*WORK TO DO*.
**a)** From the text on Python's asyncio, list the special methods that it says the language newly gained.
**b)** Proceed with the text on Python's asyncio, picking up after its final line.

*PASSAGE SHOWN*.

....

I don’t understand Python’s Asyncio

Recently I started looking into Python’s new asyncio module a bit more.
The reason for this is that I needed to do something that works better
with evented IO and I figured I might give the new hot thing in the Python
world a try. Primarily what I learned from this exercise is that I it’s a
much more complex system than I expected and I am now at the point where I
am very confident that I do not know how to use it properly.

It’s not conceptionally hard to understand and borrows a lot from Twisted,
but it has so many elements that play into it that I’m not sure any more
how the individual bits and pieces are supposed to go together. Since I’m
not clever enough to actually propose anything better I just figured I
share my thoughts about what confuses me instead so that others might be
able to use that in some capacity to understand it.

The Primitives

asyncio is supposed to implement asynchronous IO with the help of
coroutines. Originally implemented as a library around the yield and
yield from expressions it’s now a much more complex beast as the
language evolved at the same time. So here is the current set of things
that you need to know exist:

event loops
event loop policies
awaitables
coroutine functions
old style coroutine functions
coroutines
coroutine wrappers
generators
futures
concurrent futures
tasks
handles
executors
transports
protocols

In addition the language gained a few special methods that are new:

__aenter__ and __aexit__ for asynchronous with blocks
__aiter__ and __anext__ for asynchronous iterators (async loops
and async comprehensions). For extra fun that protocol already changed
once. In 3.5 it returns an awaitable (a coroutine) in Python 3.6 it
will return a newfangled async generator.
__await__ for custom awaitables

That’s quite a bit to know and the documentation covers those parts.
However here are some notes I made on some of those things to understand
them better:

Event Loops

The event loop in asyncio is a bit different than you would expect from
first look. On the surface it looks like each thread has one event loop
but that’s not really how it works. Here is how I think this works:

if you are the main thread an event loop is created when you call
asyncio.get_event_loop()

....

*DATA SUPPLIED*.
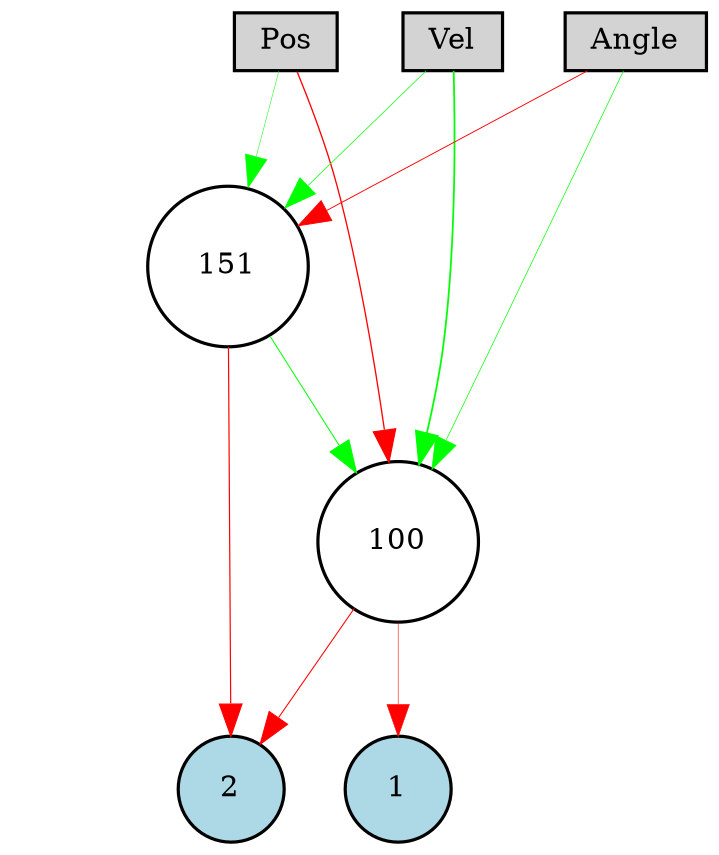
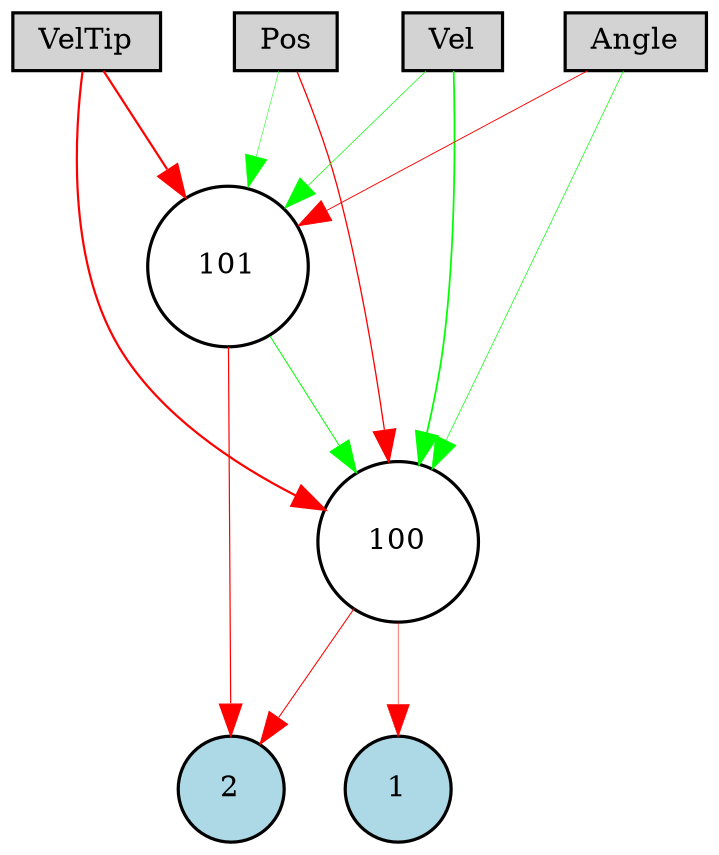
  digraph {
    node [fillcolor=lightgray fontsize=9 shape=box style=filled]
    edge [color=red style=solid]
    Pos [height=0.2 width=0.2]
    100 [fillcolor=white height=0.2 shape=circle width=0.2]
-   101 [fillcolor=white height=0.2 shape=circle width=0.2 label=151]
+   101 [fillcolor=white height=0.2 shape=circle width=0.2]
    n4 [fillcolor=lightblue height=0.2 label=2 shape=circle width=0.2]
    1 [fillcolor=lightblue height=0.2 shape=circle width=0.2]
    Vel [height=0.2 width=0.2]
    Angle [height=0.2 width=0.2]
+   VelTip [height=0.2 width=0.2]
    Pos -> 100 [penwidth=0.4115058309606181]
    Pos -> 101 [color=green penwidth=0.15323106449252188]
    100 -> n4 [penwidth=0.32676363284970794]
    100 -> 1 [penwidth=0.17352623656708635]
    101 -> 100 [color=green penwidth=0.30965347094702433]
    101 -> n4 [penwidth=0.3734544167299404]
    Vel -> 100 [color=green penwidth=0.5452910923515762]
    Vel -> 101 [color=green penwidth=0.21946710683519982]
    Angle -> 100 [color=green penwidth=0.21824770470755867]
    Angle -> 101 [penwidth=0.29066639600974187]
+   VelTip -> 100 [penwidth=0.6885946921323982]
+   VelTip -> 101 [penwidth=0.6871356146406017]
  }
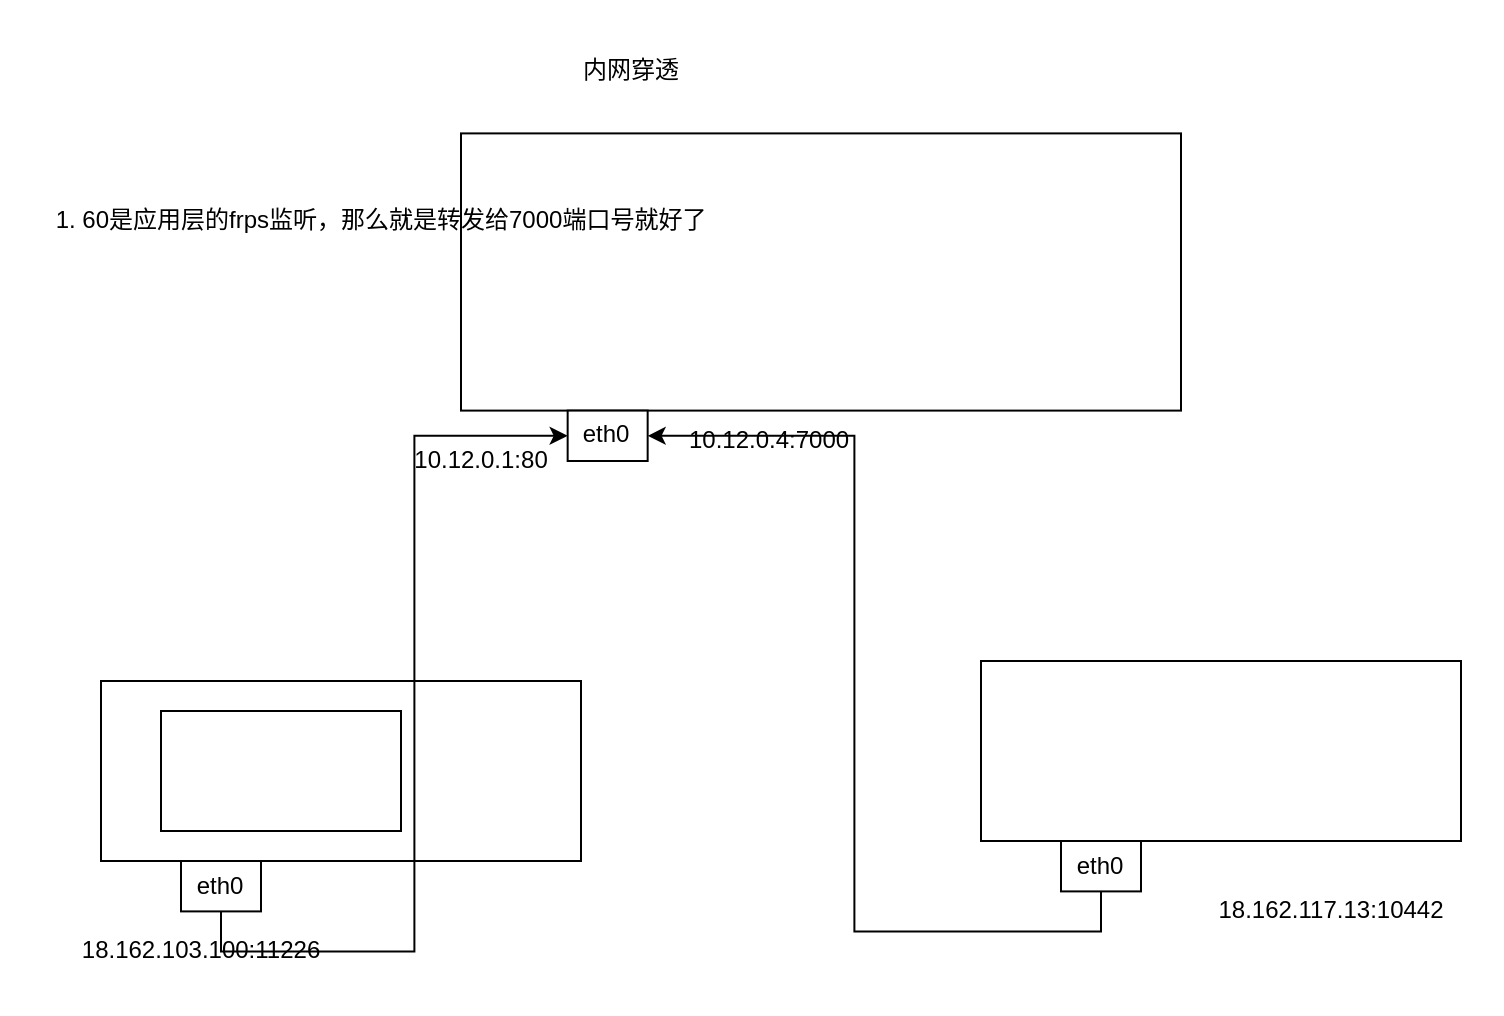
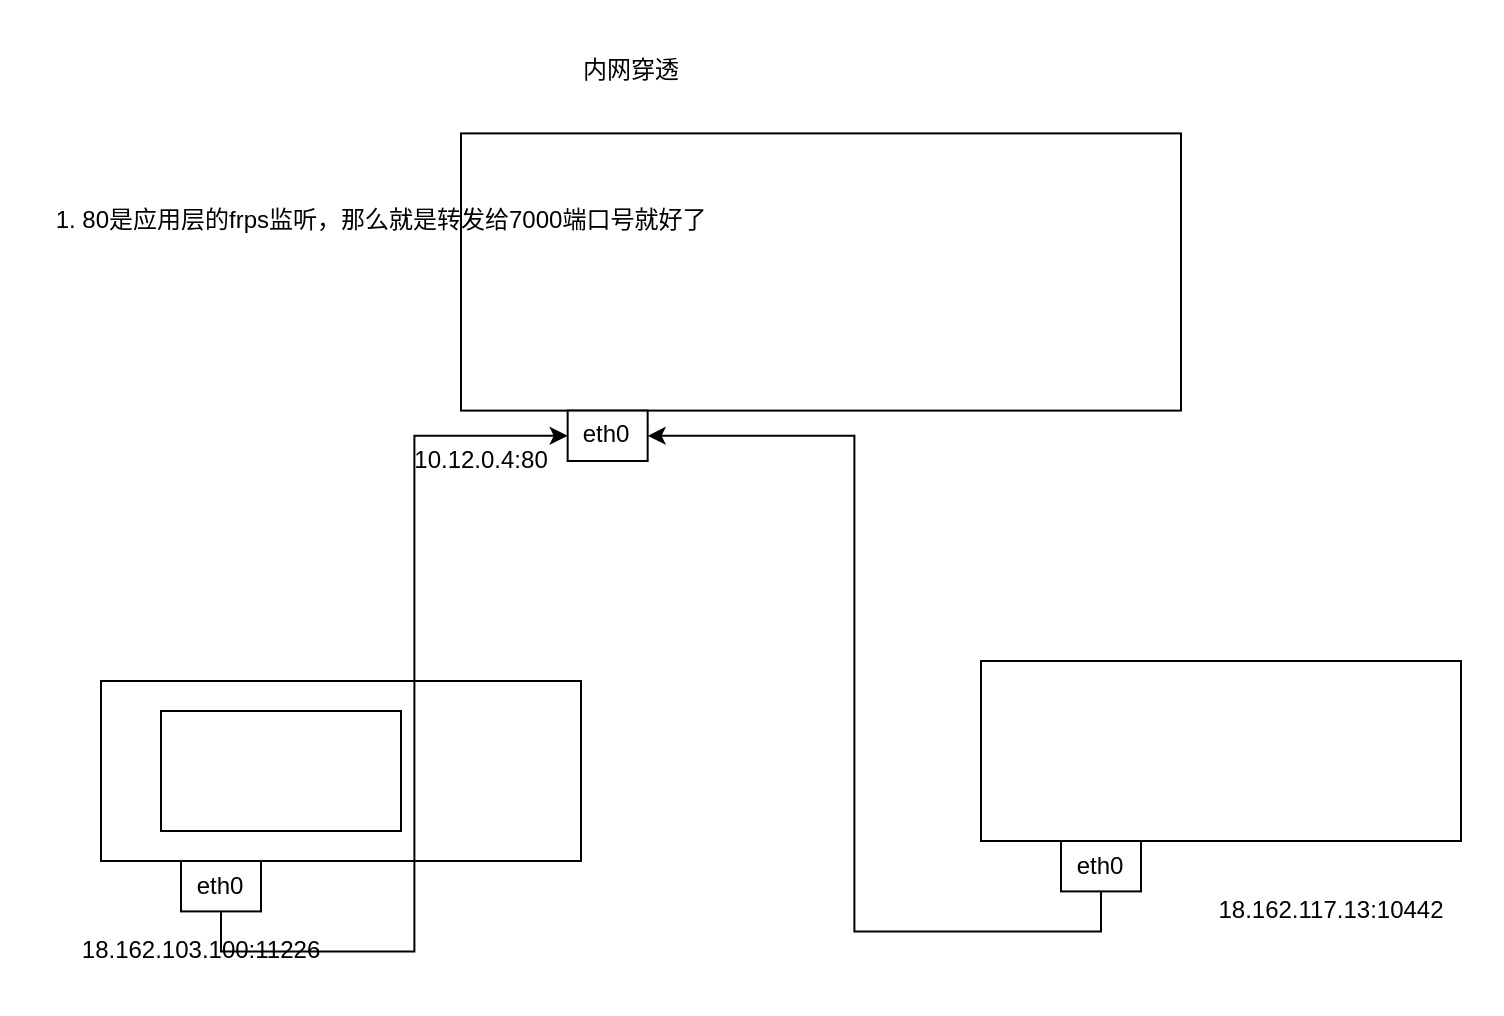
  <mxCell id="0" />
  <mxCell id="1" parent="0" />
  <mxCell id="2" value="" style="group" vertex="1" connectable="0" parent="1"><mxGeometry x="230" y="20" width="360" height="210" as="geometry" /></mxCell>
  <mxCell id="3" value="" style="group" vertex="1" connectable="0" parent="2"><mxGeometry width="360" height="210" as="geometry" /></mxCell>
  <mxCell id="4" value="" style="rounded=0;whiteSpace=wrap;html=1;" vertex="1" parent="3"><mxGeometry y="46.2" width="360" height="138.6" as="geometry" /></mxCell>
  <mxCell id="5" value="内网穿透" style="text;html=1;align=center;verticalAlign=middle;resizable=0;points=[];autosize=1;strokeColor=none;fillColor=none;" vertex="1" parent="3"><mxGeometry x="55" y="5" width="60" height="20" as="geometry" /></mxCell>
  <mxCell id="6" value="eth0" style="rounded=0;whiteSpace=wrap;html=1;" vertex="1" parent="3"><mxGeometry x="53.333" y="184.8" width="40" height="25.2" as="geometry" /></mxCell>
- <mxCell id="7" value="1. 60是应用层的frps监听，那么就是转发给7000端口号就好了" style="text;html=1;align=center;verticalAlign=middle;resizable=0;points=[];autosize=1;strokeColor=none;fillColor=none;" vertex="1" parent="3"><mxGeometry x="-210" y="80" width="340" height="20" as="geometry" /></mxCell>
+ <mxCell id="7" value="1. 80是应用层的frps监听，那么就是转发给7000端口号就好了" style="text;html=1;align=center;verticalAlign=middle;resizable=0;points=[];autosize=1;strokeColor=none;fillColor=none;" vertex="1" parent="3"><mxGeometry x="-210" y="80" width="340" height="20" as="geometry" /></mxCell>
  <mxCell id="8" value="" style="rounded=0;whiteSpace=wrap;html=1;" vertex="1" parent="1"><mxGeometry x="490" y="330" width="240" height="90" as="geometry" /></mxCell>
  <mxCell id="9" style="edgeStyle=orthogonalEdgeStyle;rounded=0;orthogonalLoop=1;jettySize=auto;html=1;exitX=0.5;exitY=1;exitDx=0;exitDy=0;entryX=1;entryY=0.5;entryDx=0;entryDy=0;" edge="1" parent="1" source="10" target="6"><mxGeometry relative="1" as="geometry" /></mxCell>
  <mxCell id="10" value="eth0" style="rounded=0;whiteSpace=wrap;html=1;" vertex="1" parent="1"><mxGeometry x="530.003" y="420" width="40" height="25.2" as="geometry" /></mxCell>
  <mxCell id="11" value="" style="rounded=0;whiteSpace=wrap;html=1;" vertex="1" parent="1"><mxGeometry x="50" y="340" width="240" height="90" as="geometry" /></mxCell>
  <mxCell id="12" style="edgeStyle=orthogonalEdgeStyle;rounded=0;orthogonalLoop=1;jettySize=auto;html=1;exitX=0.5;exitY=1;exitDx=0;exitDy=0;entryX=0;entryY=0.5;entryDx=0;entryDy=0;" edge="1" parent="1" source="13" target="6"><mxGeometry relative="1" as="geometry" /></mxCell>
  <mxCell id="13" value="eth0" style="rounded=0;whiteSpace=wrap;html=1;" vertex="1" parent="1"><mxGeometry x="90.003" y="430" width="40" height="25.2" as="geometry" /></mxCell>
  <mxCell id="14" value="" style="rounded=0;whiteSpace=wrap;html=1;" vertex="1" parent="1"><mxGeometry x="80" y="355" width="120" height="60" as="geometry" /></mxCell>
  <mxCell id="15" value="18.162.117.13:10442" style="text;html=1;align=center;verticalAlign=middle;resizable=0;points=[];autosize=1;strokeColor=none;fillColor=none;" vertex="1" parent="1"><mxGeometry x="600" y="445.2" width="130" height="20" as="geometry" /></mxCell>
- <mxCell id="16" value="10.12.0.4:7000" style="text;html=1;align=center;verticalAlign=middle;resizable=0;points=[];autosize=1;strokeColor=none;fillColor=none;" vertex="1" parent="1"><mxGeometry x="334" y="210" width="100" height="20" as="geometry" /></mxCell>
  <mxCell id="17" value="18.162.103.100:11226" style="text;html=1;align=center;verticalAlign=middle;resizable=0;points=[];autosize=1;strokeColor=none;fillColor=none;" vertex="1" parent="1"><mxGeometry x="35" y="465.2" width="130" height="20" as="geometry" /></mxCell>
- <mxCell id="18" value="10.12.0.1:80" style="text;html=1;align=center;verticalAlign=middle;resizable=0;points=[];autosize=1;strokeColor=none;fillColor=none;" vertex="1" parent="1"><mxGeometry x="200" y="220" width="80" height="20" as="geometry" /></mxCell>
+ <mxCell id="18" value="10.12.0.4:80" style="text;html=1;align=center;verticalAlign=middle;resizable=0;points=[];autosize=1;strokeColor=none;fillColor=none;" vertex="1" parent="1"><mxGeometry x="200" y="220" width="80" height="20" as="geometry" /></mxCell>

....

*TASK-BY-TASK OUTPUTS*.
**a)**
__aenter__
__aexit__
__aiter__
__anext__
__await__

**b)**
if you are any other thread, a runtime error is raised from
asyncio.get_event_loop()
You can at any point asyncio.set_event_loop() to bind an event loop
with the current thread. Such an event loop can be created with the
asyncio.new_event_loop() function.
Event loops can be used without being bound to the current thread.
asyncio.get_event_loop() returns the thread bound event loop, it
does not return the currently running event loop.

The combination of these behaviors is super confusing for a few reasons.
First of all you need to know that these functions are delegates to the
underlying event loop policy which is globally set. The default is to
bind the event loop to the thread. Alternatively one could in theory bind
the event loop to a greenlet or something similar if one would so desire.
However it’s important to know that library code does not control the
policy and as such cannot reason that asyncio will scope to a thread.

Secondly asyncio does not require event loops to be bound to the context
through the policy. An event loop can work just fine in isolation.
However this is the first problem for library code as a coroutine or
something similar does not know which event loop is responsible for
scheduling it. This means that if you call asyncio.get_event_loop()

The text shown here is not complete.